No aguanto. Su placer es el mío, esa conexión que nos une más que palabras.
Tú sigues, prolongando su éxtasis con thrusts precisos, hasta que sientes la marea subir. La volteas boca arriba, piernas sobre tus hombros, y la miras a los ojos mientras la bombea con todo. Sus pupilas dilatadas, labios hinchados, reflejan tu propia lujuria. "Córrete dentro, amor, lléname de tu gloria", gime. El clímax te arrasa: chorros calientes inundándola, pulsos interminables mientras gritas su nombre. Colapsas sobre ella, cuerpos pegajosos, corazones galopando al unísono.

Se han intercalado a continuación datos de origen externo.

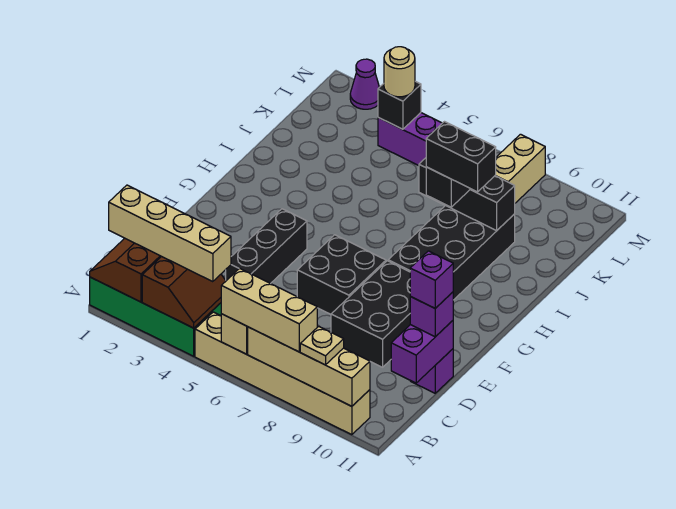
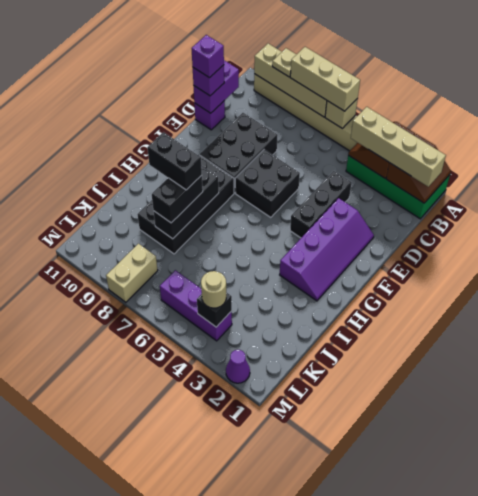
none -> purple 2x4 slope [280,198,374,301]
black 1x3 brick [419,158,515,231] -> black 1x3 brick turned to [154,165,219,239]

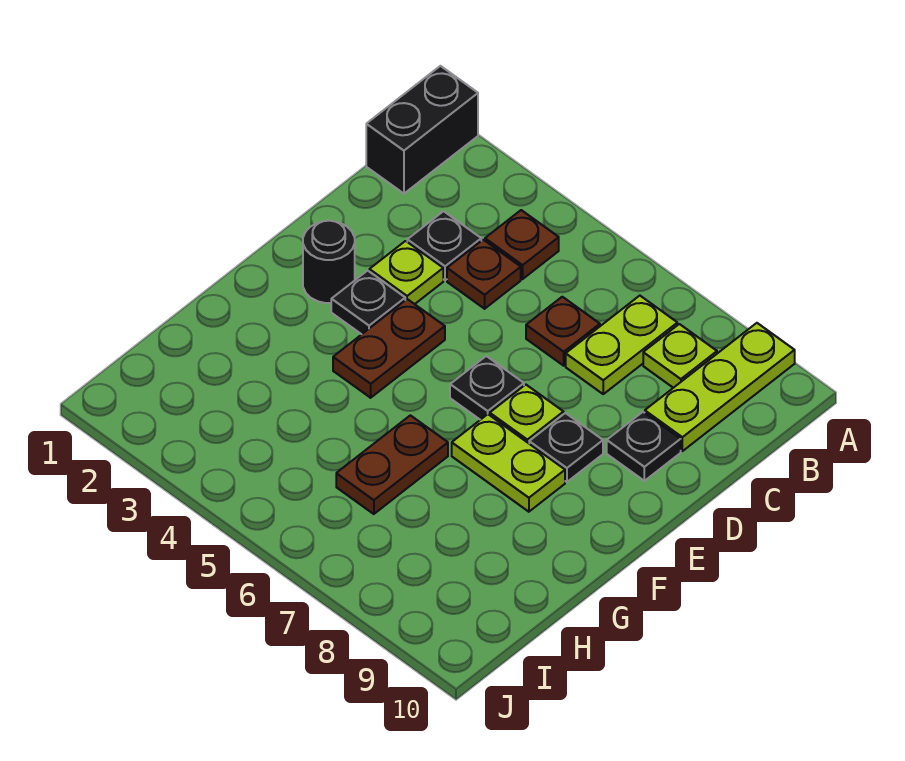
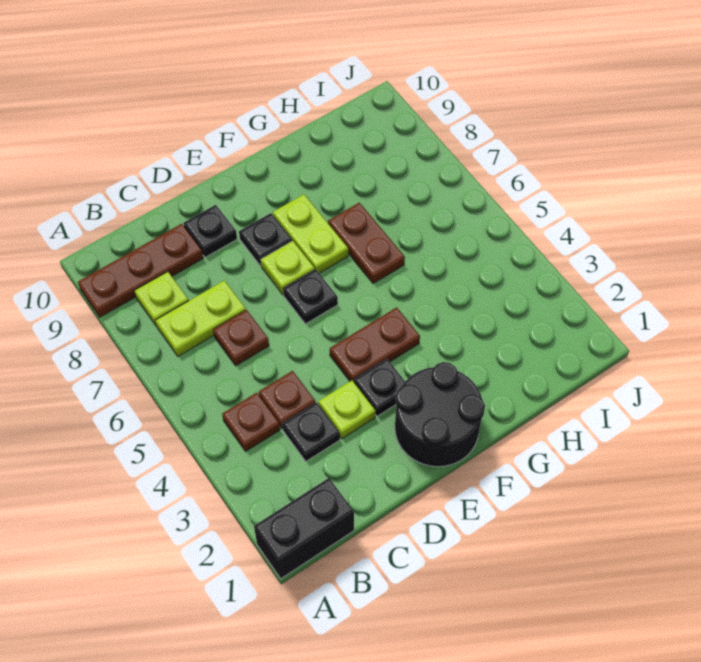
lime 1x3 plate [645,323,795,451] -> brown 1x3 plate [78,224,203,317]
black 1x1 round brick [303,221,355,303] -> black 2x2 round brick [395,362,485,467]
brown 1x2 plate [336,415,448,514] -> brown 1x2 plate turned to [328,203,405,283]

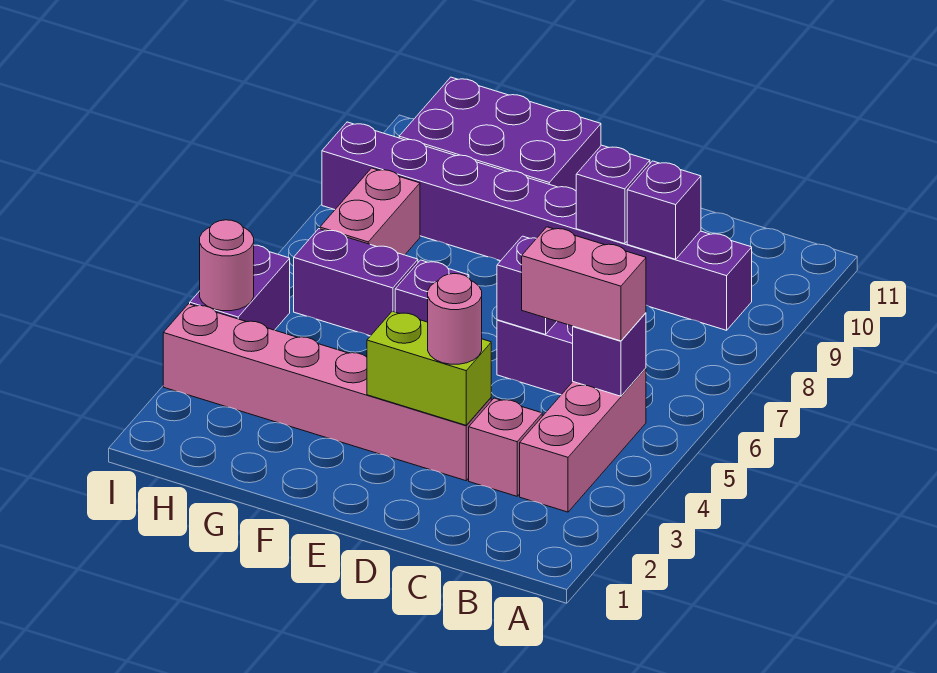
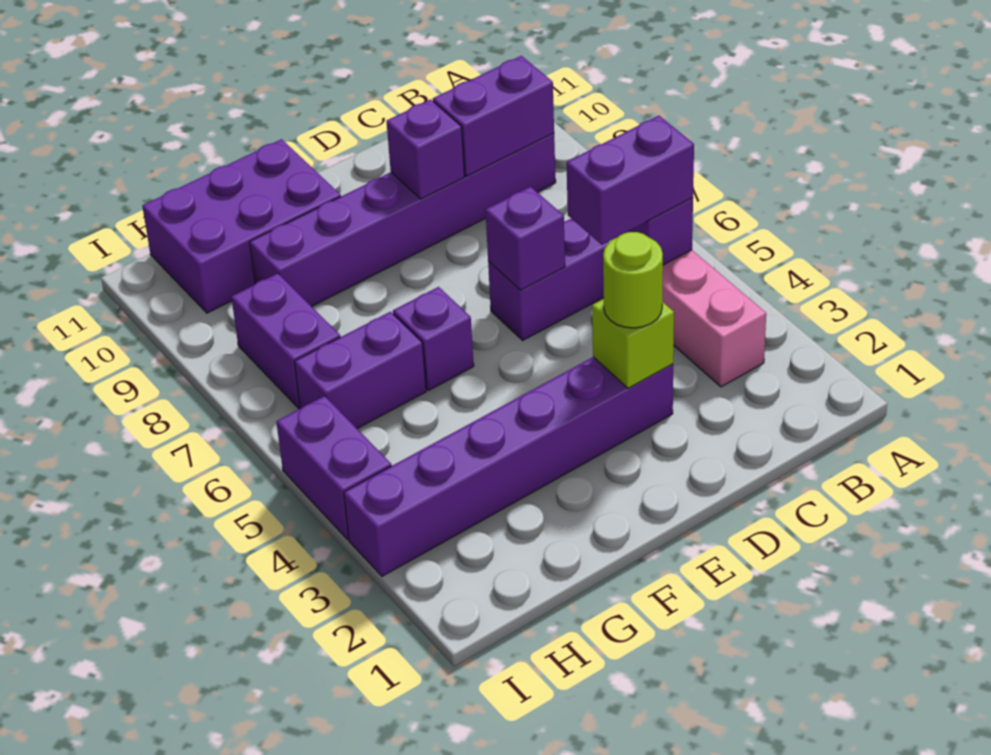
pink 1x2 brick [522,227,646,341] -> purple 1x2 brick [567,116,694,245]
purple 1x8 brick [322,122,752,330] -> purple 1x6 brick [250,133,556,307]
pink 1x1 brick [469,398,542,496] -> none
purple 1x1 brick [627,161,701,259] -> purple 1x2 brick [433,56,554,176]
pink 1x6 brick [163,304,491,481] -> purple 1x6 brick [344,357,673,576]
lime 1x2 brick [367,311,491,425] -> lime 1x1 brick [592,299,674,388]
pink 1x1 round brick [428,274,482,364] -> lime 1x1 round brick [603,232,663,328]
pink 1x2 brick [320,168,420,255] -> purple 1x2 brick [231,273,340,409]
pink 1x1 round brick [200,220,254,311] -> none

Acto tres: el afterglow sereno. La película termina con créditos rodando, pero vuestra historia apenas empieza. Mariana te besa la frente, dedos peinando tu cabello sudado. "Eso fue mejor que cualquier pasion y gloria pelicula completa", dice riendo, voz perezosa. Tú asientes, pieles aún unidas, el semen goteando lento entre sus piernas. El mar susurra afuera, testigo de vuestra unión. Os quedáis así, envueltos en sábanas revueltas, hablando de tonterías: planes para mañana, chistes sobre la playa, promesas susurradas.
En la quietud, sientes paz profunda. Ella es mi pasión, mi gloria. No hay película que supere esto, nuestra realidad ardiente. El aroma a sexo impregna el aire, mezclado con brisa marina, y cierras los ojos, saboreando el gusto residual de sus besos en tu lengua. Mañana, más sol, más mar, más de ella. Pero esta noche, en Puerto Vallarta, habéis escrito el guion perfecto.